Request: Extract every one of the lines below and reproduce each one character for character.

[Stored data]
____
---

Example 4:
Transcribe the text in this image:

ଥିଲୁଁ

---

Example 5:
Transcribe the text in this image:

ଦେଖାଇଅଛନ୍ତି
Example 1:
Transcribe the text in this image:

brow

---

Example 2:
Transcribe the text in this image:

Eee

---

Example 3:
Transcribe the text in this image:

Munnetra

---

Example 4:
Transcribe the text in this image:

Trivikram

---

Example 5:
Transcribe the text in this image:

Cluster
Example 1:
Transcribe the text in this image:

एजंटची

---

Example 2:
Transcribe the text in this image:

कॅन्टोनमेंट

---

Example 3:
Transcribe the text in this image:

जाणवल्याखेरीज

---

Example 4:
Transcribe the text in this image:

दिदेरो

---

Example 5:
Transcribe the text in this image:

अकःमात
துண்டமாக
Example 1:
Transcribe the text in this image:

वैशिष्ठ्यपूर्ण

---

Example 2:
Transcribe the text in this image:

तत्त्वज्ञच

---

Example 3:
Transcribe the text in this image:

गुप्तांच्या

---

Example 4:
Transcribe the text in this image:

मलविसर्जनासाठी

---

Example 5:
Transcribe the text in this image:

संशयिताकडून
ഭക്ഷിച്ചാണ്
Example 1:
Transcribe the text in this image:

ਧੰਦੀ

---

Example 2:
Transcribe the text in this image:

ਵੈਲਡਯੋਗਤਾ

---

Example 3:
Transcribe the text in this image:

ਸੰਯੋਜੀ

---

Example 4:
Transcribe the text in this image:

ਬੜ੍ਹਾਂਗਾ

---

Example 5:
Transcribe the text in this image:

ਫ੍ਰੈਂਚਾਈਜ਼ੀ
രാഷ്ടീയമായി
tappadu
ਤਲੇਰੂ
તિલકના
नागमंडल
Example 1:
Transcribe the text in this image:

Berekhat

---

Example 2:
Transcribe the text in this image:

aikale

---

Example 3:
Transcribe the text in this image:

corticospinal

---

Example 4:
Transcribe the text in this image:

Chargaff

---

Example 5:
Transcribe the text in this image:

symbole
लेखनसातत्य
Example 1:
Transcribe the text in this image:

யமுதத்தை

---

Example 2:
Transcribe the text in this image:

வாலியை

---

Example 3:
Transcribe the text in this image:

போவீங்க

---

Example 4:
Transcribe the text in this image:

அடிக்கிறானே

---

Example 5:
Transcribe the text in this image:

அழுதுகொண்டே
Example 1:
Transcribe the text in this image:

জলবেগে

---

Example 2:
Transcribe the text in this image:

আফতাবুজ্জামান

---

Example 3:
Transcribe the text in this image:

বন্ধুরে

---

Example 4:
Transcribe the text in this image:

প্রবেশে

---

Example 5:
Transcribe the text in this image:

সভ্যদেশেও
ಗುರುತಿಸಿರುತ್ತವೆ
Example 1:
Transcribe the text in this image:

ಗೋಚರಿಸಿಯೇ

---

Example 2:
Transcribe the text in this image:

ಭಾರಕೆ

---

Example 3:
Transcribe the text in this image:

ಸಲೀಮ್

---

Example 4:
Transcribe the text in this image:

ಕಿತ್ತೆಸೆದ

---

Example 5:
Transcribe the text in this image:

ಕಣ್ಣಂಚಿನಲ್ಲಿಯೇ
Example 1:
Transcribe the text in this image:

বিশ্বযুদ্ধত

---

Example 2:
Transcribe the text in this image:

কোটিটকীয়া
____
Result of this exercise:
---

Example 4:
Transcribe the text in this image:

ଥିଲୁଁ

---

Example 5:
Transcribe the text in this image:

ଦେଖାଇଅଛନ୍ତି
Example 1:
Transcribe the text in this image:

brow

---

Example 2:
Transcribe the text in this image:

Eee

---

Example 3:
Transcribe the text in this image:

Munnetra

---

Example 4:
Transcribe the text in this image:

Trivikram

---

Example 5:
Transcribe the text in this image:

Cluster
Example 1:
Transcribe the text in this image:

एजंटची

---

Example 2:
Transcribe the text in this image:

कॅन्टोनमेंट

---

Example 3:
Transcribe the text in this image:

जाणवल्याखेरीज

---

Example 4:
Transcribe the text in this image:

दिदेरो

---

Example 5:
Transcribe the text in this image:

अकःमात
துண்டமாக
Example 1:
Transcribe the text in this image:

वैशिष्ठ्यपूर्ण

---

Example 2:
Transcribe the text in this image:

तत्त्वज्ञच

---

Example 3:
Transcribe the text in this image:

गुप्तांच्या

---

Example 4:
Transcribe the text in this image:

मलविसर्जनासाठी

---

Example 5:
Transcribe the text in this image:

संशयिताकडून
ഭക്ഷിച്ചാണ്
Example 1:
Transcribe the text in this image:

ਧੰਦੀ

---

Example 2:
Transcribe the text in this image:

ਵੈਲਡਯੋਗਤਾ

---

Example 3:
Transcribe the text in this image:

ਸੰਯੋਜੀ

---

Example 4:
Transcribe the text in this image:

ਬੜ੍ਹਾਂਗਾ

---

Example 5:
Transcribe the text in this image:

ਫ੍ਰੈਂਚਾਈਜ਼ੀ
രാഷ്ടീയമായി
tappadu
ਤਲੇਰੂ
તિલકના
नागमंडल
Example 1:
Transcribe the text in this image:

Berekhat

---

Example 2:
Transcribe the text in this image:

aikale

---

Example 3:
Transcribe the text in this image:

corticospinal

---

Example 4:
Transcribe the text in this image:

Chargaff

---

Example 5:
Transcribe the text in this image:

symbole
लेखनसातत्य
Example 1:
Transcribe the text in this image:

யமுதத்தை

---

Example 2:
Transcribe the text in this image:

வாலியை

---

Example 3:
Transcribe the text in this image:

போவீங்க

---

Example 4:
Transcribe the text in this image:

அடிக்கிறானே

---

Example 5:
Transcribe the text in this image:

அழுதுகொண்டே
Example 1:
Transcribe the text in this image:

জলবেগে

---

Example 2:
Transcribe the text in this image:

আফতাবুজ্জামান

---

Example 3:
Transcribe the text in this image:

বন্ধুরে

---

Example 4:
Transcribe the text in this image:

প্রবেশে

---

Example 5:
Transcribe the text in this image:

সভ্যদেশেও
ಗುರುತಿಸಿರುತ್ತವೆ
Example 1:
Transcribe the text in this image:

ಗೋಚರಿಸಿಯೇ

---

Example 2:
Transcribe the text in this image:

ಭಾರಕೆ

---

Example 3:
Transcribe the text in this image:

ಸಲೀಮ್

---

Example 4:
Transcribe the text in this image:

ಕಿತ್ತೆಸೆದ

---

Example 5:
Transcribe the text in this image:

ಕಣ್ಣಂಚಿನಲ್ಲಿಯೇ
Example 1:
Transcribe the text in this image:

বিশ্বযুদ্ধত

---

Example 2:
Transcribe the text in this image:

কোটিটকীয়া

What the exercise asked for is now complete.